Race of Champions: the view from the couch

Opinions
Andrew Frankel

It may have something to do with Christmas being but one month away and all the Scrooge-like instincts it summons within me (until the day itself when, miraculously, I can be relied upon to conclude it’s easily the best day of the year), but I spent a sizeable chunk of the weekend watching motor sport and wondering why on earth I was doing it.

Usually such feelings only arise when Formula 1 is on television, most of which I now watch speeded up by a factor of 30, eyes glued to the top of the screen waiting for the word ‘replay’ to appear. And when it does I stop, rewind and watch whatever it was that was worthy of replaying. That way I can watch an entire grand prix and see every exciting moment in about 10 minutes flat. This time however, it was the Race of Champions.

Goodness it was dull. When I first tuned in I couldn’t understand why the grandstands were so sparsely populated, so I watched for a while and wondered no more. To call the course Mickey Mouse would be an insult to animated rodents, and despite all the organisers threw at it by way of different cars, indoor fireworks and providing a special area in which victorious drivers could do victory doughnuts, for me the spectacle just wasn’t interesting enough. So why didn’t I just turn off? Answer that and you’ll save me a couple of hours every Sunday of 2016’s 21-race strong calendar. I live in hope, I guess.

The problem was not the cars and certainly not the drivers, but the environment. The Olympic Stadium is a wonderful venue for staging track and field events and I’m sure West Ham will be very happy there, but as a place to host a competitive motor sport event for some of the finest drivers on earth, it had its limitations to say the least. I’m sure they all tried their hardest and that there were gritted teeth behind the smiles, but there was no avoiding the fact that the cars (and buggies) just weren’t travelling that fast, that the lap was too short with insufficient corner variety.

It was a place that rewarded smooth styles, considered inputs and carried speed – which is what we see on slicks and wings racing all the time – and not the blank canvas upon which these drivers’ colossal skills could be properly illustrated.

To be fair, I was interested by the competition, but not the racing. By which I mean I found it genuinely fascinating to note that, on that day at least, Jason Plato still had the legs on Romain Grosjean, an undisputed star of Formula 1 nearly 20 years his junior.

And who’d have bet on Al Buncombe reaching the semi-final, beating Andy Priaulx on the way, who only the day before had won the Nation’s Cup for England? Me that’s who. There have been two occasions in my recent racing life in historics that I’ve been not so much overtaken as all but blown off the track by someone driving at a different level to anyone else out there, and it was Buncombe both times.

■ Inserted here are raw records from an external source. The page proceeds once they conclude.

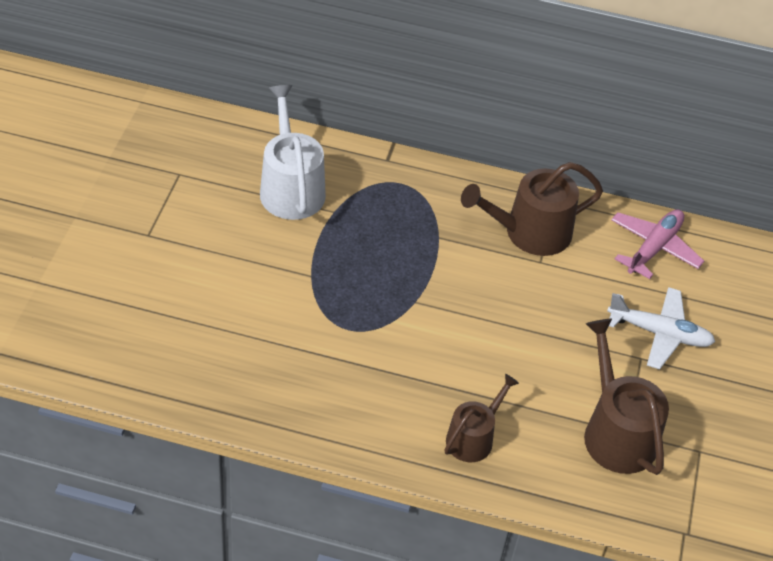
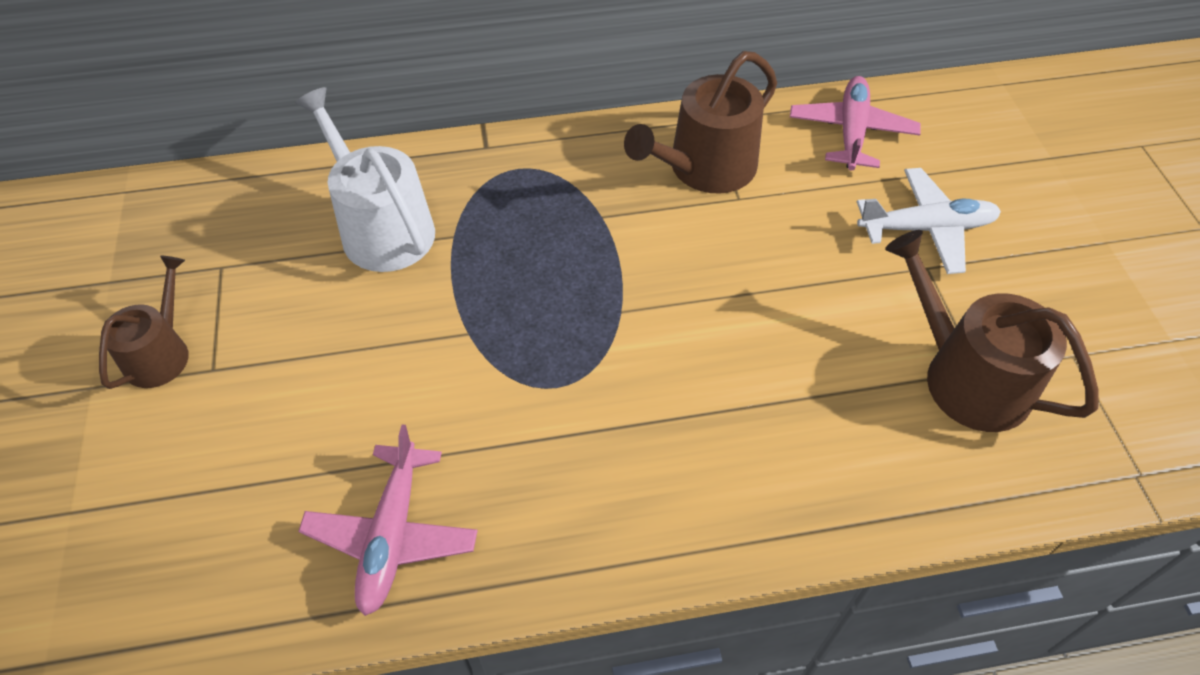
camera: 20 degrees left, 5 degrees up
(208, 369) = (392, 535): none -> pink plane
(473, 438) = (805, 467): brown watering can -> brown watering can (161, 353)

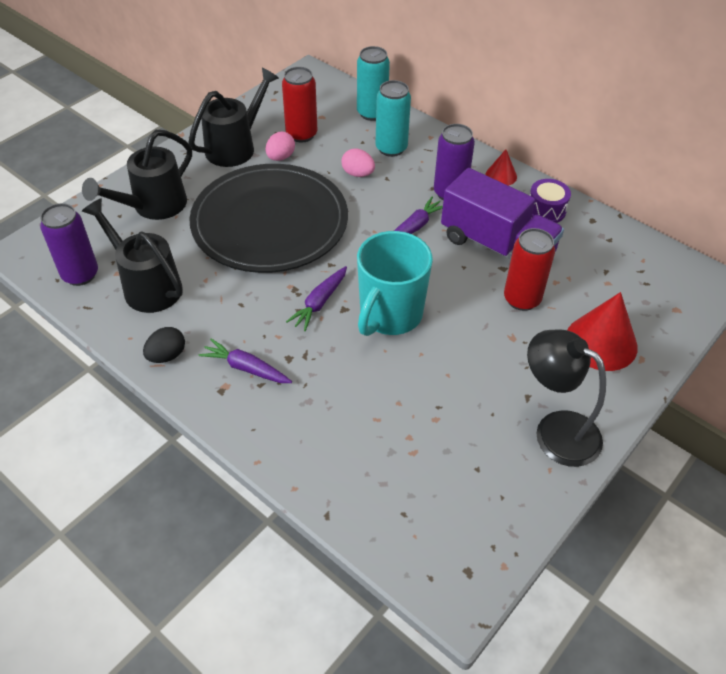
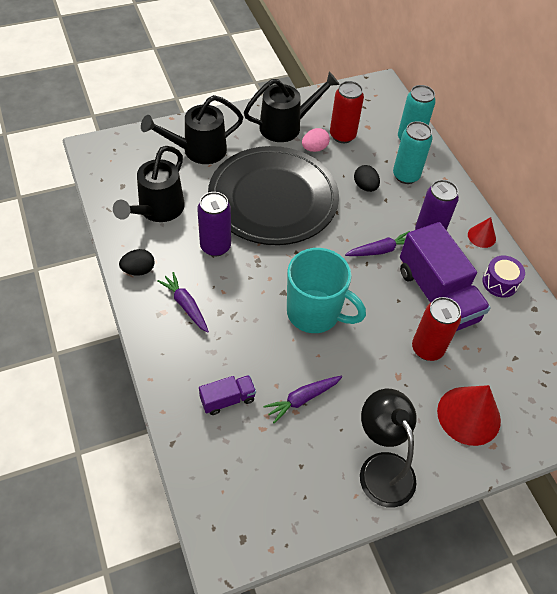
camera: 25 degrees right, 5 degrees up
(80, 274) = (118, 182): purple can -> purple can (215, 246)
(146, 285) = (157, 210): black watering can -> black watering can turned 135 degrees counterclockwise
(319, 303) = (269, 279): purple carrot -> purple carrot (302, 399)
(357, 441) = (227, 399): none -> purple truck
(358, 174) = (365, 186): pink egg -> black egg
(390, 315) = (315, 313): turquoise mug -> turquoise mug turned 120 degrees counterclockwise

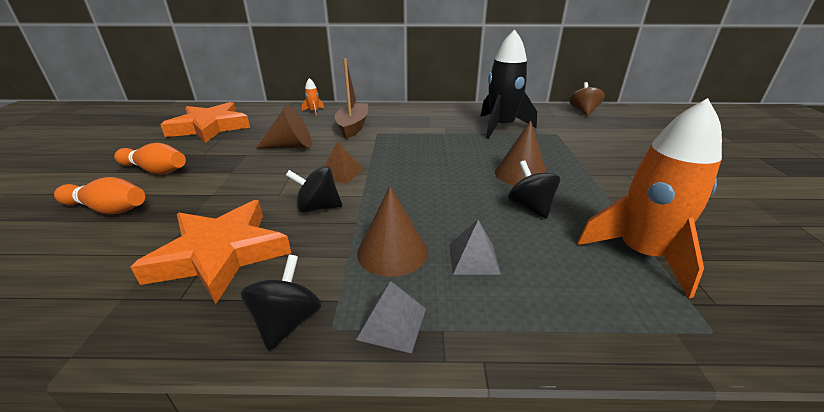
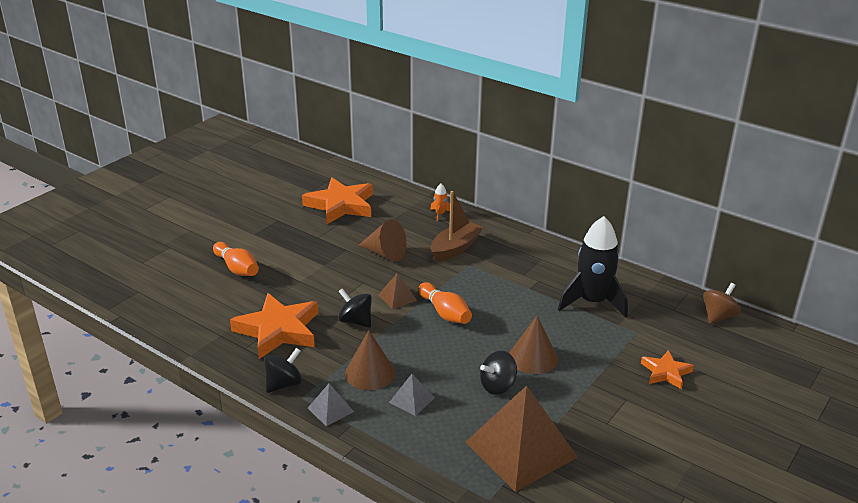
camera: 35 degrees right, 0 degrees up
(155, 170) = (278, 243): orange bowling pin -> orange bowling pin (445, 313)
(530, 207) = (497, 386): black spinning top -> black spinning top turned 135 degrees counterclockwise
(617, 149) = (666, 372): none -> orange star
(640, 254) = (521, 449): orange rocket -> brown pyramid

Even so, too often I found my finger wandering toward the FF button as the same suite of cars went round and round the same very short and unremarkable track. Is mine a minority view? Probably; the ROC has been going on for years, so clearly it has something I’ve missed. But what I found most frustrating is that the concept of taking drivers from all walks of motor sport and pitching them against each other in a range of different products should provide as close to perfect a viewing spectacle as any fan could wish. But it didn’t.

Still it’s easy to carp and rather more difficult to suggest what should go in its place. I think the choice is between a dreary venue that is at least inside so can be filled with lots of spectators, or an utterly thrilling location that’s not too fussed about the gate money and raises all its revenue through increased sponsorship derived for the massive gains in viewing figures the spectacle will provide. And as the Olympic Park appeared not to do very well on the first score, I think option two is worth examining.

Where? A gravel rally stage would get my vote, somewhere drivers can go properly fast and where we actually get to see their extraordinary car control skills in action. There could still be a vast variety of cars, from an Ariel Nomad past a basic rally car to a full on WRC machine (with a Tuthill 911 thrown in to keep them on their toes), and I’m sure a course could be created that allowed the cars to finish side by side. And actually, I think the spectators would still come.

After all, Sebastian Vettel vs Tom Kristensen flat out on the loose in WRC cars is a sight even I’d travel a long way to see.